Start of Block

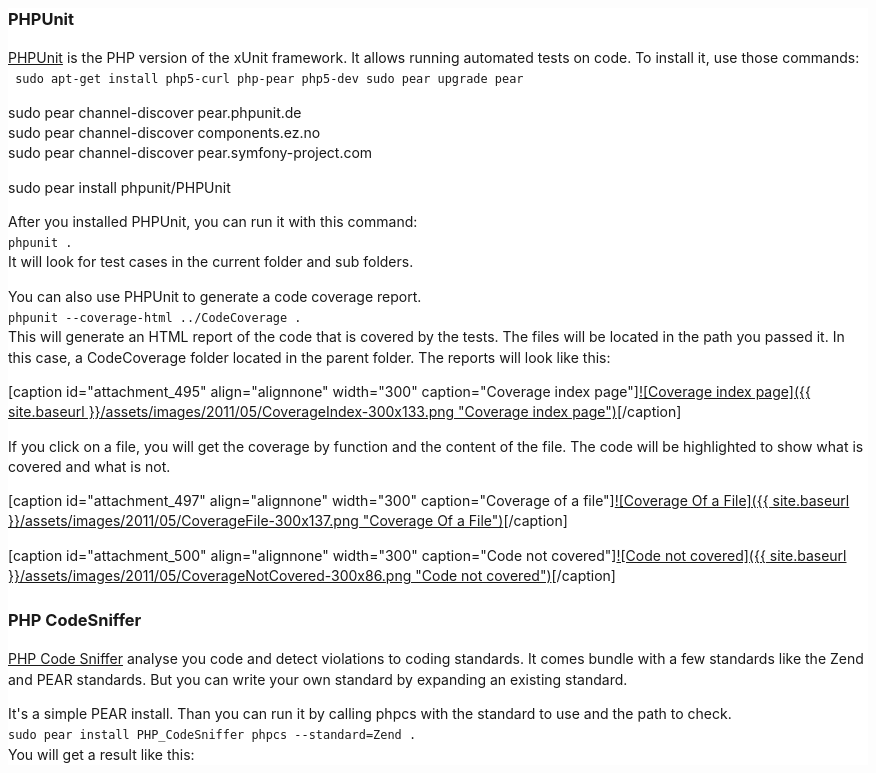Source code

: ### PHPUnit

[PHPUnit](http://www.phpunit.de/manual/3.6/en/index.html "PHPUnit") is the PHP version of the xUnit framework. It allows running automated tests on code. To install it, use those commands:  
`
sudo apt-get install php5-curl php-pear php5-dev
sudo pear upgrade pear`

sudo pear channel-discover pear.phpunit.de  
sudo pear channel-discover components.ez.no  
sudo pear channel-discover pear.symfony-project.com

sudo pear install phpunit/PHPUnit

After you installed PHPUnit, you can run it with this command:  
`
phpunit .
`  
It will look for test cases in the current folder and sub folders.

You can also use PHPUnit to generate a code coverage report.  
`
phpunit --coverage-html ../CodeCoverage .
`  
This will generate an HTML report of the code that is covered by the tests. The files will be located in the path you passed it. In this case, a CodeCoverage folder located in the parent folder. The reports will look like this:

[caption id="attachment\_495" align="alignnone" width="300" caption="Coverage index page"][![Coverage index page]({{ site.baseurl }}/assets/images/2011/05/CoverageIndex-300x133.png "Coverage index page")](http://erichogue.ca/wp-content/uploads/2011/04/CoverageIndex.png)[/caption]

If you click on a file, you will get the coverage by function and the content of the file. The code will be highlighted to show what is covered and what is not.

[caption id="attachment\_497" align="alignnone" width="300" caption="Coverage of a file"][![Coverage Of a File]({{ site.baseurl }}/assets/images/2011/05/CoverageFile-300x137.png "Coverage Of a File")](http://erichogue.ca/wp-content/uploads/2011/04/CoverageFile.png)[/caption]

[caption id="attachment\_500" align="alignnone" width="300" caption="Code not covered"][![Code not covered]({{ site.baseurl }}/assets/images/2011/05/CoverageNotCovered-300x86.png "Code not covered")](http://erichogue.ca/wp-content/uploads/2011/04/CoverageNotCovered.png)[/caption]

### PHP CodeSniffer

[PHP Code Sniffer](http://pear.php.net/package/PHP_CodeSniffer/redirected "PHP Code Sniffer") analyse you code and detect violations to coding standards. It comes bundle with a few standards like the Zend and PEAR standards. But you can write your own standard by expanding an existing standard.

It's a simple PEAR install. Than you can run it by calling phpcs with the standard to use and the path to check.  
`
sudo pear install PHP_CodeSniffer
phpcs --standard=Zend .
`  
You will get a result like this:
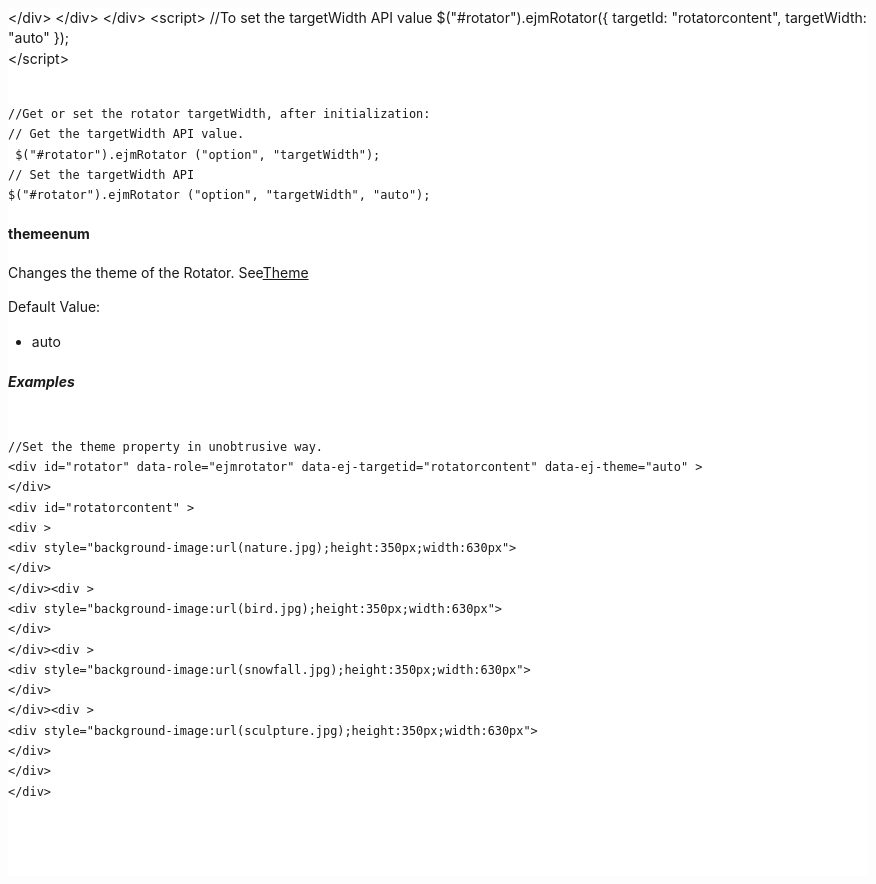 &lt;/div&gt;
&lt;/div&gt;
&lt;/div&gt;
&lt;script&gt; 
//To set the targetWidth API value 
$("#rotator").ejmRotator({ targetId: "rotatorcontent", targetWidth: "auto" });                  
&lt;/script&gt;</code>
</pre>
<pre class="prettyprint">
<code> 
//Get or set the rotator targetWidth, after initialization:
// Get the targetWidth API value.       
 $("#rotator").ejmRotator ("option", "targetWidth");                    
// Set the targetWidth API
$("#rotator").ejmRotator ("option", "targetWidth", "auto");            </code>
</pre>






#### theme<span class="type-signature type enum">enum</span>








Changes the theme of the Rotator. See<a href="global.html#Theme">Theme</a>




Default Value:






* auto








##### Examples

<pre class="prettyprint">
<code> 
//Set the theme property in unobtrusive way.
&lt;div id="rotator" data-role="ejmrotator" data-ej-targetid="rotatorcontent" data-ej-theme="auto" &gt;
&lt;/div&gt;
&lt;div id="rotatorcontent" &gt;
&lt;div &gt;
&lt;div style="background-image:url(nature.jpg);height:350px;width:630px"&gt;
&lt;/div&gt;
&lt;/div&gt;&lt;div &gt;                
&lt;div style="background-image:url(bird.jpg);height:350px;width:630px"&gt;
&lt;/div&gt;
&lt;/div&gt;&lt;div &gt;                
&lt;div style="background-image:url(snowfall.jpg);height:350px;width:630px"&gt;
&lt;/div&gt;
&lt;/div&gt;&lt;div &gt;                
&lt;div style="background-image:url(sculpture.jpg);height:350px;width:630px"&gt;
&lt;/div&gt;
&lt;/div&gt;
&lt;/div&gt;</code>
</pre>
<pre class="prettyprint">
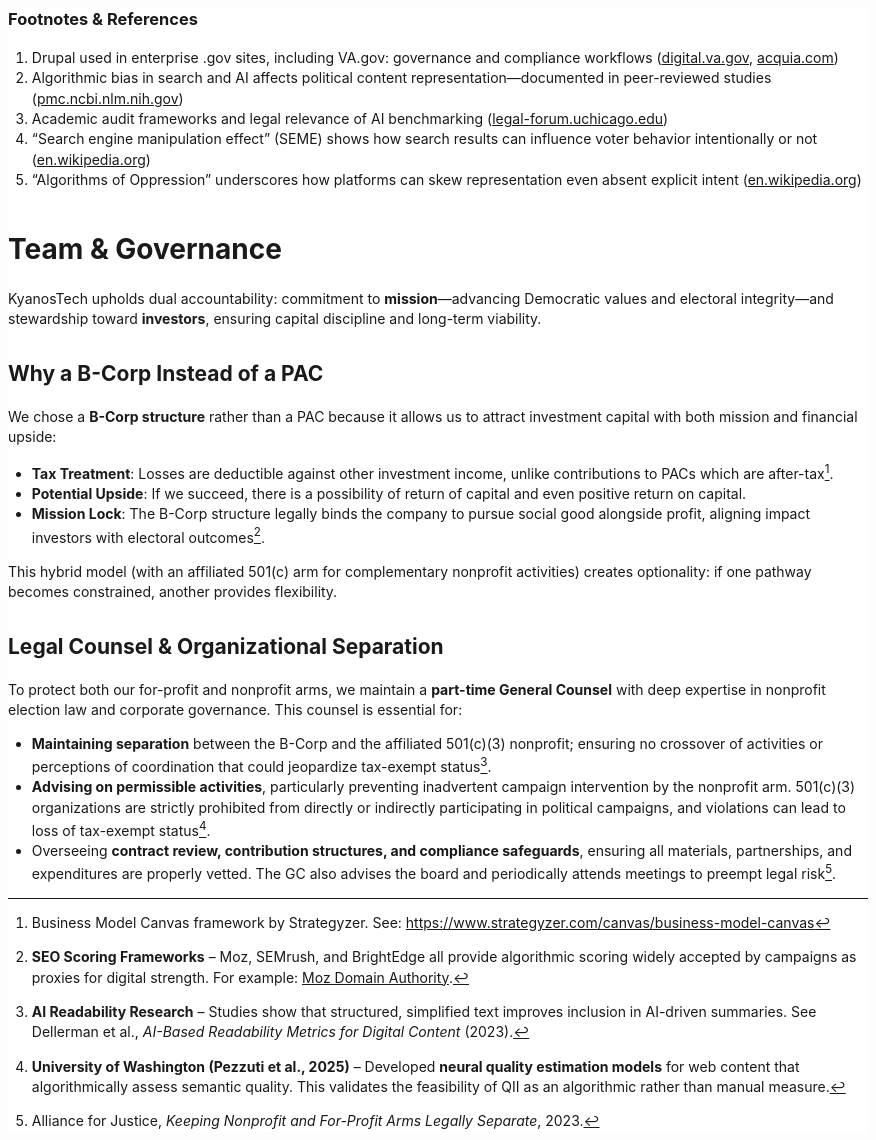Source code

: 
### Footnotes & References
1. Drupal used in enterprise .gov sites, including VA.gov: governance and compliance workflows ([digital.va.gov](https://digital.va.gov/web-governance/enterprise-content-management-systems/?utm_source=chatgpt.com), [acquia.com](https://www.acquia.com/blog/drupal-for-government?utm_source=chatgpt.com))  
2. Algorithmic bias in search and AI affects political content representation—documented in peer-reviewed studies ([pmc.ncbi.nlm.nih.gov](https://pmc.ncbi.nlm.nih.gov/articles/PMC8967082/?utm_source=chatgpt.com))  
3. Academic audit frameworks and legal relevance of AI benchmarking ([legal-forum.uchicago.edu](https://legal-forum.uchicago.edu/print-archive/deploying-trustworthy-ai-courtroom-lessons-examining-algorithm-bias-redistricting-ai?utm_source=chatgpt.com))  
4. “Search engine manipulation effect” (SEME) shows how search results can influence voter behavior intentionally or not ([en.wikipedia.org](https://en.wikipedia.org/wiki/Search_engine_manipulation_effect?utm_source=chatgpt.com))  
5. “Algorithms of Oppression” underscores how platforms can skew representation even absent explicit intent ([en.wikipedia.org](https://en.wikipedia.org/wiki/Algorithms_of_Oppression?utm_source=chatgpt.com))




# Team & Governance

KyanosTech upholds dual accountability: commitment to **mission**—advancing Democratic values and electoral integrity—and stewardship toward **investors**, ensuring capital discipline and long-term viability.  



## Why a B-Corp Instead of a PAC  
We chose a **B-Corp structure** rather than a PAC because it allows us to attract investment capital with both mission and financial upside:  
- **Tax Treatment**: Losses are deductible against other investment income, unlike contributions to PACs which are after-tax[^1].  
- **Potential Upside**: If we succeed, there is a possibility of return of capital and even positive return on capital.  
- **Mission Lock**: The B-Corp structure legally binds the company to pursue social good alongside profit, aligning impact investors with electoral outcomes[^2].  

This hybrid model (with an affiliated 501(c) arm for complementary nonprofit activities) creates optionality: if one pathway becomes constrained, another provides flexibility.  

## Legal Counsel & Organizational Separation  
To protect both our for-profit and nonprofit arms, we maintain a **part-time General Counsel** with deep expertise in nonprofit election law and corporate governance. This counsel is essential for:  
- **Maintaining separation** between the B-Corp and the affiliated 501(c)(3) nonprofit; ensuring no crossover of activities or perceptions of coordination that could jeopardize tax-exempt status[^3].  
- **Advising on permissible activities**, particularly preventing inadvertent campaign intervention by the nonprofit arm. 501(c)(3) organizations are strictly prohibited from directly or indirectly participating in political campaigns, and violations can lead to loss of tax-exempt status[^4].  
- Overseeing **contract review, contribution structures, and compliance safeguards**, ensuring all materials, partnerships, and expenditures are properly vetted. The GC also advises the board and periodically attends meetings to preempt legal risk[^5].  


[^1]: Business Model Canvas framework by Strategyzer. See: <https://www.strategyzer.com/canvas/business-model-canvas>
[^1]: **Google Rich Results / Schema.org Validators** – demonstrate feasibility of automated schema testing. See Google Developers: [Rich Results Test](https://search.google.com/test/rich-results).  
[^2]: **SEO Scoring Frameworks** – Moz, SEMrush, and BrightEdge all provide algorithmic scoring widely accepted by campaigns as proxies for digital strength. For example: [Moz Domain Authority](https://moz.com/learn/seo/domain-authority).  
[^3]: **AI Readability Research** – Studies show that structured, simplified text improves inclusion in AI-driven summaries. See Dellerman et al., *AI-Based Readability Metrics for Digital Content* (2023).  
[^4]: **University of Washington (Pezzuti et al., 2025)** – Developed **neural quality estimation models** for web content that algorithmically assess semantic quality. This validates the feasibility of QII as an algorithmic rather than manual measure.  
[^1]: IRS guidance: “Deductibility of capital investment losses” vs. nondeductibility of political contributions (IRS Pub. 529).  
[^2]: Delaware B-Corp statute, 8 Del. C. §362–368.  
[^3]: IRS Rev. Rul. 2007-41 on political activities of 501(c)(3) organizations.  
[^4]: IRS “Charities, Churches, and Politics” FAQ, updated 2024.  
[^5]: Alliance for Justice, *Keeping Nonprofit and For-Profit Arms Legally Separate*, 2023.  
[^6]: CompTIA/DC Tech Salary Benchmark Report, 2024.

End of Block

Exercise: Please put the lines of the entries above into a numbered list, starting with the line that contains "### PHP CodeSniffer" and going on through the line that contains "an existing standard.", with blank lines left out.

Exercise output:
1. ### PHP CodeSniffer
2. [PHP Code Sniffer](http://pear.php.net/package/PHP_CodeSniffer/redirected "PHP Code Sniffer") analyse you code and detect violations to coding standards. It comes bundle with a few standards like the Zend and PEAR standards. But you can write your own standard by expanding an existing standard.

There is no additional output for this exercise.